### [WHAT YOU WILL DO]
Format every line of text in the entries below as one numbered list, one line per item, and leave out any blank lines.

### [MATERIAL FOR THIS TASK]
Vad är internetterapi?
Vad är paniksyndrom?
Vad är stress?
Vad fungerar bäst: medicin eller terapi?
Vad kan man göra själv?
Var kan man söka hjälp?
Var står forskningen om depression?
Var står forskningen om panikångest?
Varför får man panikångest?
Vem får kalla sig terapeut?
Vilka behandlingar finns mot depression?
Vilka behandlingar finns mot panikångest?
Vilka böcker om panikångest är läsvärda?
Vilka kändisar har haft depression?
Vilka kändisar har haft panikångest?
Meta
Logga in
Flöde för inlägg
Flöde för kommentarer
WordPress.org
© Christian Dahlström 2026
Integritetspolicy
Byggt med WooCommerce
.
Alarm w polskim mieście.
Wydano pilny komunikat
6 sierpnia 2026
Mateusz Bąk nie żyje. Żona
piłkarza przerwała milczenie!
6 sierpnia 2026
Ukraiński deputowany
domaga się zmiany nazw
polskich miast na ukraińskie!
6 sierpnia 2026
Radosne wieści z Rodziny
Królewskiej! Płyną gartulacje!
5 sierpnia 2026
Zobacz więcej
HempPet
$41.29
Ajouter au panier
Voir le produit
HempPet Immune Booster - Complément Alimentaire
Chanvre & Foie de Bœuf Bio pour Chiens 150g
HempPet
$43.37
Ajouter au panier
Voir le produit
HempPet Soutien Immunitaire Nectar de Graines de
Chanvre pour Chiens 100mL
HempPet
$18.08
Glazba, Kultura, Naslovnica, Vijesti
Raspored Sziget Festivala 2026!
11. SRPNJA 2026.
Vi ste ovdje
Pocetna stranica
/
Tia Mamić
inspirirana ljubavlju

### [ANSWER TO THE EXERCISE]
1. Vad är internetterapi?
2. Vad är paniksyndrom?
3. Vad är stress?
4. Vad fungerar bäst: medicin eller terapi?
5. Vad kan man göra själv?
6. Var kan man söka hjälp?
7. Var står forskningen om depression?
8. Var står forskningen om panikångest?
9. Varför får man panikångest?
10. Vem får kalla sig terapeut?
11. Vilka behandlingar finns mot depression?
12. Vilka behandlingar finns mot panikångest?
13. Vilka böcker om panikångest är läsvärda?
14. Vilka kändisar har haft depression?
15. Vilka kändisar har haft panikångest?
16. Meta
17. Logga in
18. Flöde för inlägg
19. Flöde för kommentarer
20. WordPress.org
21. © Christian Dahlström 2026
22. Integritetspolicy
23. Byggt med WooCommerce
24. .
25. Alarm w polskim mieście.
26. Wydano pilny komunikat
27. 6 sierpnia 2026
28. Mateusz Bąk nie żyje. Żona
29. piłkarza przerwała milczenie!
30. 6 sierpnia 2026
31. Ukraiński deputowany
32. domaga się zmiany nazw
33. polskich miast na ukraińskie!
34. 6 sierpnia 2026
35. Radosne wieści z Rodziny
36. Królewskiej! Płyną gartulacje!
37. 5 sierpnia 2026
38. Zobacz więcej
39. HempPet
40. $41.29
41. Ajouter au panier
42. Voir le produit
43. HempPet Immune Booster - Complément Alimentaire
44. Chanvre & Foie de Bœuf Bio pour Chiens 150g
45. HempPet
46. $43.37
47. Ajouter au panier
48. Voir le produit
49. HempPet Soutien Immunitaire Nectar de Graines de
50. Chanvre pour Chiens 100mL
51. HempPet
52. $18.08
53. Glazba, Kultura, Naslovnica, Vijesti
54. Raspored Sziget Festivala 2026!
55. 11. SRPNJA 2026.
56. Vi ste ovdje
57. Pocetna stranica
58. /
59. Tia Mamić
60. inspirirana ljubavlju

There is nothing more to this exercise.